Lastly, the Rolls becomes a transport bus for mercenary soldiers in Yugoslavia when the snooty but socially prominent Mrs. Millett ( Ingrid Bergman ) decides to aid a rebel ( Omar Shariff ) in his fight against the Nazis. 

The Yellow Rolls-Royce was one of only a few anthology films to be released in the 1960s. This was a style of storytelling more frequently seen in British and American films of the 1940s and 1950s ( e.g. Encore, Tales of Manhattan ). These kinds of films are entertaining when all three segments are equally engaging but when one segment is boring it tends to pull the entire film down. In The Yellow Rolls-Royce, the last segment featuring Mrs. Millet is the weakest, even though it is the only segment that hints that the Rolls could be of more use than just a cozy love nest. 

Terrance Rattigan's script tries to include a little adventure and romance in each segment but it ends up leaning heavily on the side of romantic drama. This is just as well as all the leading actors were well-equipped to handle romantic drama. Rex Harrison gives an especially good performance as the jilted husband in the first story. 

The film features beautiful costumes and cinematography by Jack Hildyard ( The Bridge on the River Kwai ) with location filming in England, Italy, and Austria...which was standing in for Yugoslavia. But the most entertaining aspect of watching The Yellow Rolls-Royce is spotting all of the supporting players which included Art Carney, Joyce Grenfell ( affecting a Southern accent ), Wally Cox, Roland Culver, Isa Miranda, Moira Lister, and Michael Hordern. 

Riz Ortolani's musical score is also delightful and includes the catchy "Forget Domani" theme which was performed onscreen by his wife actress Katyna Ranieri and later made popular by Frank Sinatra. Ortolani had a huge success with his song "More" from the pseudo-documentary Mondo Cane released two years earlier. 

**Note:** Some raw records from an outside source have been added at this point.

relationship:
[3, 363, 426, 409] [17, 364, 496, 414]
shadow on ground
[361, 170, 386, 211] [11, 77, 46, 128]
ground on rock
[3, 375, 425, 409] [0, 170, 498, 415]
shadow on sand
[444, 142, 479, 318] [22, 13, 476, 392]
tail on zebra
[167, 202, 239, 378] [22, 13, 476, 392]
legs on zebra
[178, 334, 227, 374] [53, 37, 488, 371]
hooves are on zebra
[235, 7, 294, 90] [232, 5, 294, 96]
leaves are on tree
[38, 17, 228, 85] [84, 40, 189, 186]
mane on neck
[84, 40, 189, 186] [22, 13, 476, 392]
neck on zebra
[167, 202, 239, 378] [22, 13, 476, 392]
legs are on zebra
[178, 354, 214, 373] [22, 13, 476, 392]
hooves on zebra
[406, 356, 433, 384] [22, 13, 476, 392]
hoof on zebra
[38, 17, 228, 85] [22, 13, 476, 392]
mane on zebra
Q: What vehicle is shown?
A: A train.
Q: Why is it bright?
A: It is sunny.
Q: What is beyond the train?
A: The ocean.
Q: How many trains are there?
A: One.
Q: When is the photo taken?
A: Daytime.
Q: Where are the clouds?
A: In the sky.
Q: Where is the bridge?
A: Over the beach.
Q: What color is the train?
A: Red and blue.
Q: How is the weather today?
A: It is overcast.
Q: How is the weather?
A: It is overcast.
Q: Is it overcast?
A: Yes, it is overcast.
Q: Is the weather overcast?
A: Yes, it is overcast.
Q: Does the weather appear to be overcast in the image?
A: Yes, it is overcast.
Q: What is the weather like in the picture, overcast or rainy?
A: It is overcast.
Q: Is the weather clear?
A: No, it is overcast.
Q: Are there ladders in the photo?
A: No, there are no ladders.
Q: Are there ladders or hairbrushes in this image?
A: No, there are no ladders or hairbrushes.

The Yellow Rolls-Royce received mixed reviews from critics but was a great hit at the box-office, becoming one of the top ten films of the year. MGM later released a 10-minute promotional short titled "The Car that Became a Star" which gave audiences a glimpse of the grand vehicle on the set of the film. 

The film is currently available on DVD and by streaming through Amazon Prime.